- _Source passage_:

-- Begin --

With an intimacy few rock memoirs dare to touch, Home Before Daylight isn’t about celebrity or even music. It’s a tale of loyalty and loss. Steve Parish was not a star of the Grateful Dead. He was one of the custodians of their myth: the roadie who hauled heavy crates, stayed awake long after the encore and knew the cracks in the mirror.


Growing up in Queens and starting as an unpaid part of the crew in 1969, Parish became a constant presence in the long strange trip of Grateful Dead and Jerry Garcia Band. Penned in partnership with Joe Layden, Parish’s voice is blunt and slightly ragged. Pages read like being backstage after the crowd has cleared, the cables are coiled, the air still hums with what just took place on stage and the ache of another four AM departure.


Much of the Grateful Dead literary canon focuses on the bright and beautiful; a quasi-mystical narrative that paints a soft halo around the band and scene. Less so here. There’s humor, but the tone is honest enough to be unsettling. Several chapters are haunting in their raw intimacy. Parish's accounts of Garcia’s decline, being at his bedside when Jerry was comatose and the heavy silence that followed his passing, hit with the blunt ache of someone who’s carried both the music and the man on his shoulders.

-- End --

- _List of tasks_:
1 > Answer these questions using the Home Before Daylight passage:
(a) In what year did Parish start as an unpaid part of the crew?
(b) Who wrote the book in partnership with Parish?
(c) Where did Parish grow up?
2 > Set down a section of the Home Before Daylight passage word for word, beginning at the words "Much of the" and stopping after "on his shoulders.".
3 > Resume the Home Before Daylight passage after its final sentence, writing on in the same voice.
The entries that come next are separate material, apart from the passage above.

- _Collected data_:
-- Begin --

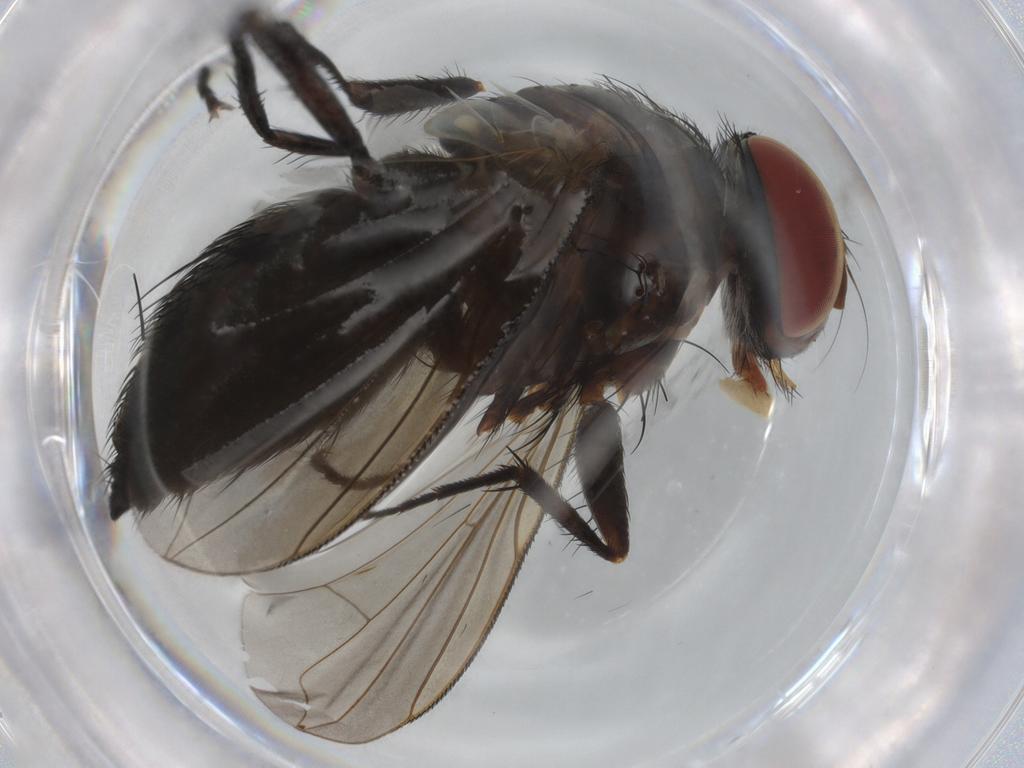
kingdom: Animalia
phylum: Arthropoda
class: Insecta
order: Diptera
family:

-- End --

- _Responses_:
1 >
(a) 1969
(b) Joe Layden
(c) Queens

2 >
Much of the Grateful Dead literary canon focuses on the bright and beautiful; a quasi-mystical narrative that paints a soft halo around the band and scene. Less so here. There’s humor, but the tone is honest enough to be unsettling. Several chapters are haunting in their raw intimacy. Parish's accounts of Garcia’s decline, being at his bedside when Jerry was comatose and the heavy silence that followed his passing, hit with the blunt ache of someone who’s carried both the music and the man on his shoulders.

3 >
Parish is open and honest about Garcia’s opiate dependence. Though I’d long known about Jerry’s struggles, it was sobering to confirm how early the addiction took hold. Even as the band inched from the mid-to-late 1970s, a period many Heads trumpet as the most focused and powerful, heroin dependency was a serious problem. When listening to the Jack Straw from Golden Hall on 1/7/78, it’s baffling to fathom Jerry and Keith could be struggling with drifting demons as the instrumental jam builds to levels of intensity that rival or eclipse anything from the entire Grateful Dead catalogue. Keith, Bobby, Phil, Mickey and Billy are a five-finger death punch in lock step rhythm over which Jerry solos. Yet, in just over a year, Keith and Donna would be removed from the band. Parish doesn't let you forget that brilliance and collapse often ran side by side.

“They shared secrets and lies. Jerry remained one of the most gifted and charismatic artists in rock ‘n’ roll. He was the Grateful Dead, and it was possible, even necessary, to forgive him almost anything, and to indulge all manner of bad behavior. Keith didn’t have that luxury, which is why he was nudged off stage.”

For serious Deadheads, Home Before Daylight is engaging, if sometimes uncomfortable, reading. For everyone else, it’s a reminder that even the wildest circus depends on people who believe in keeping the tent standing. On a deeper level, the book is about identity and redemption. Parish’s early run-ins with the law, selling acid, a youth out of balance and his decision to hitch himself to the greatest road show in rock history form a meditation on chance and choice. The band may have been improvisers. Yet, so too, were the crew, the roadies, the behind-the-scenes operators.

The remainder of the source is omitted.